| EXTRACT |
########
While I am not in hurry to buy one, it will be interesting to watch real world reviews.


----------



## neuroanatomist (Jul 6, 2017)

Canon Rumors said:


> We’re told initial inventory will be very good and that most preorders will be met in North America.



Wait, what? There have been preorders? But...but...one card slot. Gimped AF. *NO 4K*. Who could possibly want such a camera?!?

On a serious note, it's pretty lame that the neither of the USA 24-105 kits offer any discount on the bundled lens. If I were buying a 6D and needed a standard zoom, I'd be inclined to look at a white box copy of the original 24-105/4L IS, which can be had for ~$600. The UK discount on the 24-70/4L seems pretty good, though.


----------



## bereninga (Jul 6, 2017)

neuroanatomist said:


> Canon Rumors said:
> 
> 
> > We’re told initial inventory will be very good and that most preorders will be met in North America.
> ...



Pre-orders isn't a surprise. This is a very capable camera.

But is it really that good of news that "that most preorders will be met in North America"? If this was a homerun, this baby would be back-ordered.


----------



## Talys (Jul 6, 2017)

bereninga said:


> neuroanatomist said:
> 
> 
> > Canon Rumors said:
> ...



80D was a home run and getting one wasn't a problem. Or, Samsung S8, if you want to take a different product group.

I hate it when companies can't forecast well enough to meet preorders or launch demand. It especially doesn't make sense on super-popular pro cameras, which have a shelf life of years -- so it's not like they're going to run into problems if they make too many. The only reason to not be able to meet launch demand on something like this is either sloppiness on the manufacturing end, poor forecasting, or trying to create hype by having a sold-out product.


----------



## neuroanatomist (Jul 6, 2017)

bereninga said:


> But is it really that good of news that "that most preorders will be met in North America"? If this was a homerun, this baby would be back-ordered.



Yes, it's good news. As Talys stated, it would be backordered most likely only if Canon failed to properly forecast demand.
########
| PROVIDED INFORMATION |

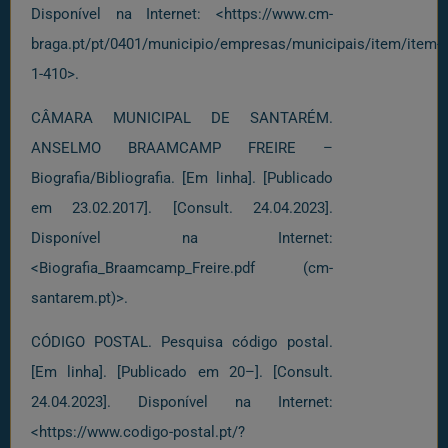
Disponível na Internet: <https://www.cm-
braga.pt/pt/0401/municipio/empresas/municipais/item/item-
1-410>.
CÂMARA MUNICIPAL DE SANTARÉM.
ANSELMO BRAAMCAMP FREIRE –
Biografia/Bibliografia. [Em linha]. [Publicado
em 23.02.2017]. [Consult. 24.04.2023].
Disponível na Internet:
<Biografia_Braamcamp_Freire.pdf (cm-
santarem.pt)>.
CÓDIGO POSTAL. Pesquisa código postal.
[Em linha]. [Publicado em 20–]. [Consult.
24.04.2023]. Disponível na Internet:
<https://www.codigo-postal.pt/?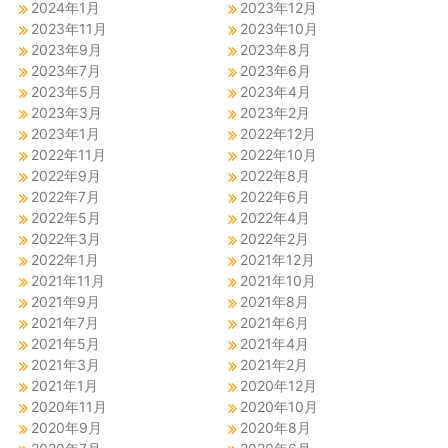
2024年1月
2023年12月
2023年11月
2023年10月
2023年9月
2023年8月
2023年7月
2023年6月
2023年5月
2023年4月
2023年3月
2023年2月
2023年1月
2022年12月
2022年11月
2022年10月
2022年9月
2022年8月
2022年7月
2022年6月
2022年5月
2022年4月
2022年3月
2022年2月
2022年1月
2021年12月
2021年11月
2021年10月
2021年9月
2021年8月
2021年7月
2021年6月
2021年5月
2021年4月
2021年3月
2021年2月
2021年1月
2020年12月
2020年11月
2020年10月
2020年9月
2020年8月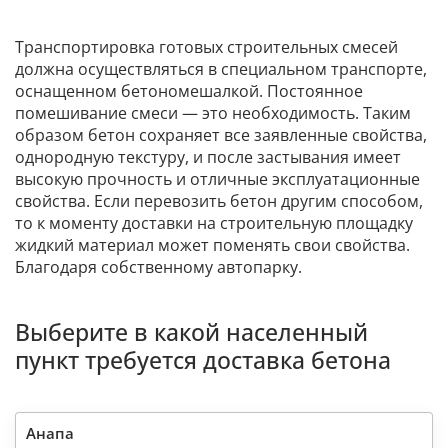
Транспортировка готовых строительных смесей
должна осуществляться в специальном транспорте,
оснащенном бетономешалкой. Постоянное
помешивание смеси — это необходимость. Таким
образом бетон сохраняет все заявленные свойства,
однородную текстуру, и после застывания имеет
высокую прочность и отличные эксплуатационные
свойства. Если перевозить бетон другим способом,
то к моменту доставки на строительную площадку
жидкий материал может поменять свои свойства.
Благодаря собственному автопарку.
Выберите в какой населенный
пункт требуется доставка бетона
Анапа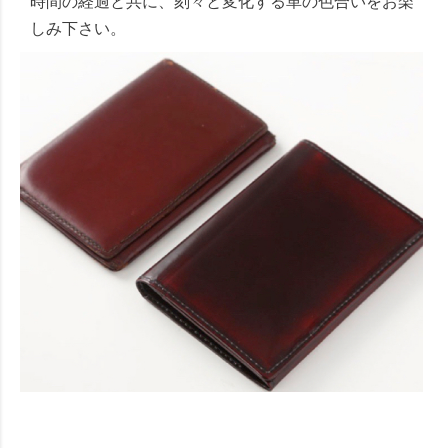
時間の経過と共に、刻々と変化する革の色合いをお楽
しみ下さい。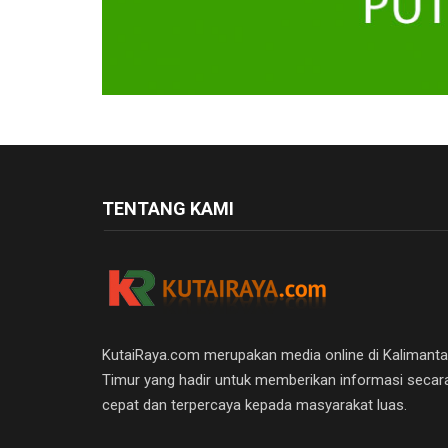
TENTANG KAMI
KutaiRaya.com merupakan media online di Kalimant
Timur yang hadir untuk memberikan informasi secar
cepat dan terpercaya kepada masyarakat luas.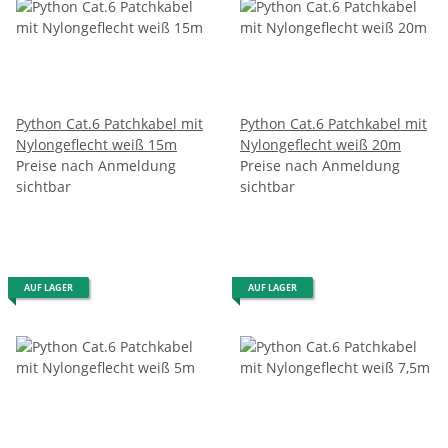
Python Cat.6 Patchkabel mit
Python Cat.6 Patchkabel mit
Nylongeflecht weiß 15m
Nylongeflecht weiß 20m
Preise nach Anmeldung
Preise nach Anmeldung
sichtbar
sichtbar
AUF LAGER
AUF LAGER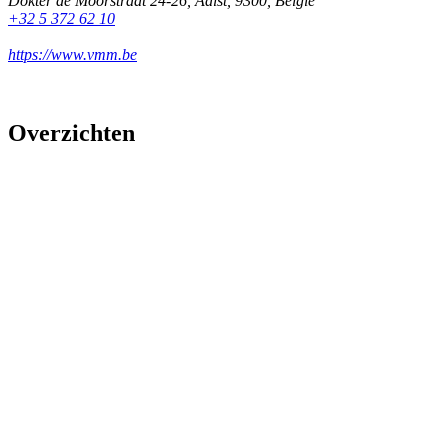
Dokter de Moorstraat 24-26
,
Aalst
,
9300
,
België
+32 5 372 62 10
https://www.vmm.be
Overzichten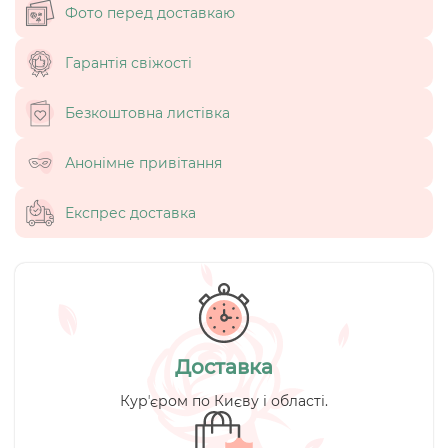
Фото перед доставкаю
Гарантія свіжості
Безкоштовна листівка
Анонімне привітання
Експрес доставка
Доставка
Курʼєром по Києву і області.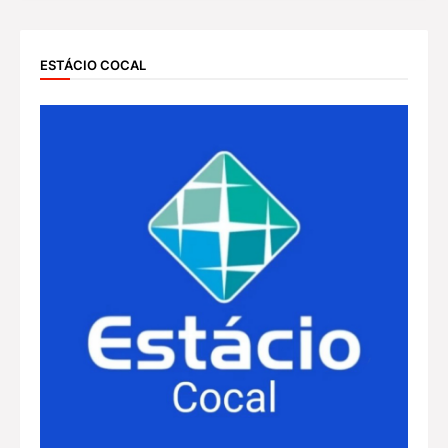
ESTÁCIO COCAL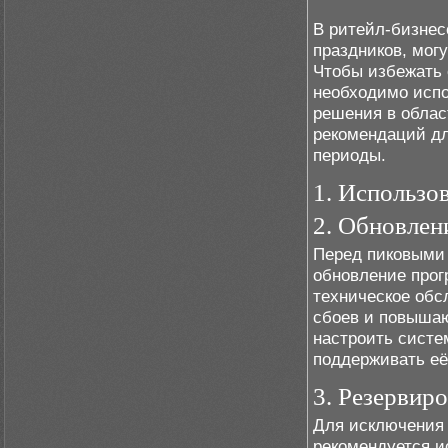
В ритейл-бизнес
праздников, мог
Чтобы избежать 
необходимо исп
решения в облас
рекомендаций дл
периоды.
1. Использо
2. Обновлен
Перед пиковыми 
обновление прог
техническое обс
сбоев и повышаю
настроить систе
поддерживать её
3. Резервир
Для исключения 
рекомендуется и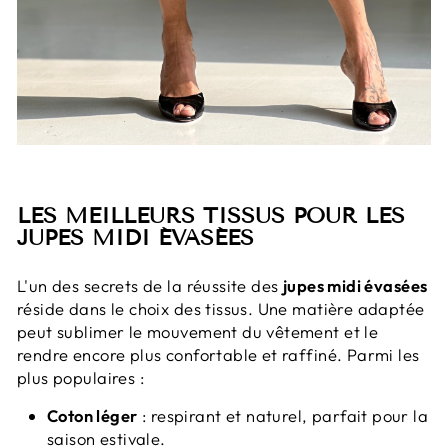
LES MEILLEURS TISSUS POUR LES
JUPES MIDI ÉVASÉES
L'un des secrets de la réussite des
jupes midi évasées
réside dans le choix des tissus. Une matière adaptée
peut sublimer le mouvement du vêtement et le
rendre encore plus confortable et raffiné. Parmi les
plus populaires :
Coton léger
: respirant et naturel, parfait pour la
saison estivale.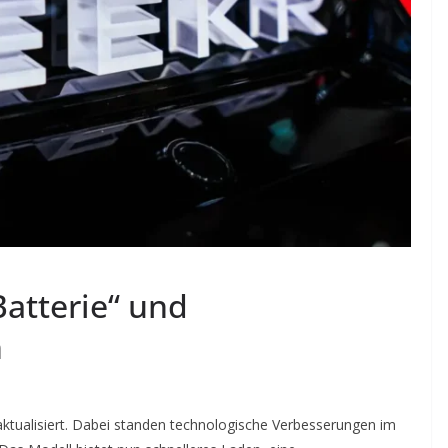
Batterie“ und
n
ktualisiert. Dabei standen technologische Verbesserungen im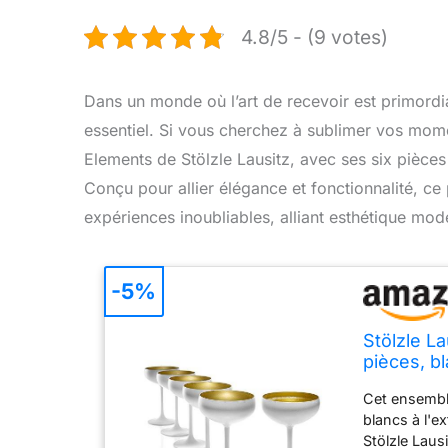
4.8/5 - (9 votes)
Dans un monde où l’art de recevoir est primordi
essentiel. Si vous cherchez à sublimer vos mome
Elements de Stölzle Lausitz, avec ses six pièces d
Conçu pour allier élégance et fonctionnalité, ce
expériences inoubliables, alliant esthétique mode
-5%
Stölzle L
pièces, b
Cet ensembl
blancs à l'ex
Stölzle Laus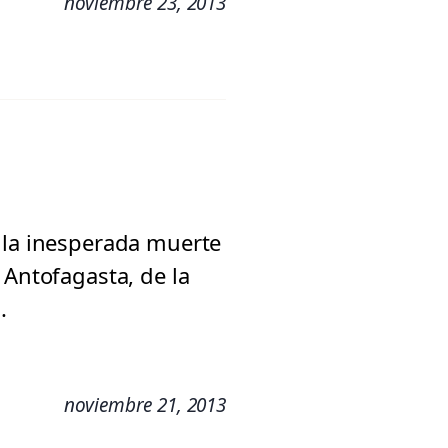
noviembre 23, 2013
e la inesperada muerte
 Antofagasta, de la
.
noviembre 21, 2013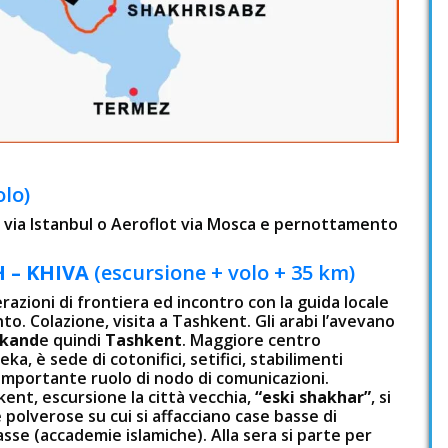
olo)
nes via Istanbul o Aeroflot via Mosca e pernottamento
 – KHIVA
(escursione + volo + 35 km)
azioni di frontiera ed incontro con la guida locale
to. Colazione, visita a Tashkent. Gli arabi l’avevano
kand
e quindi
Tashkent
. Maggiore centro
a, è sede di cotonifici, setifici, stabilimenti
 importante ruolo di nodo di comunicazioni.
ent, escursione la città vecchia,
“eski shakhar”
, si
polverose su cui si affacciano case basse di
se (accademie islamiche). Alla sera si parte per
########
| WHAT YOU SHOULD DO |
Copy the part of the forum thread between "On a serious" and "pretty good, though.", inclusive. Base your work on the forum thread only, not on the material.

| RESPONSE |
On a serious note, it's pretty lame that the neither of the USA 24-105 kits offer any discount on the bundled lens. If I were buying a 6D and needed a standard zoom, I'd be inclined to look at a white box copy of the original 24-105/4L IS, which can be had for ~$600. The UK discount on the 24-70/4L seems pretty good, though.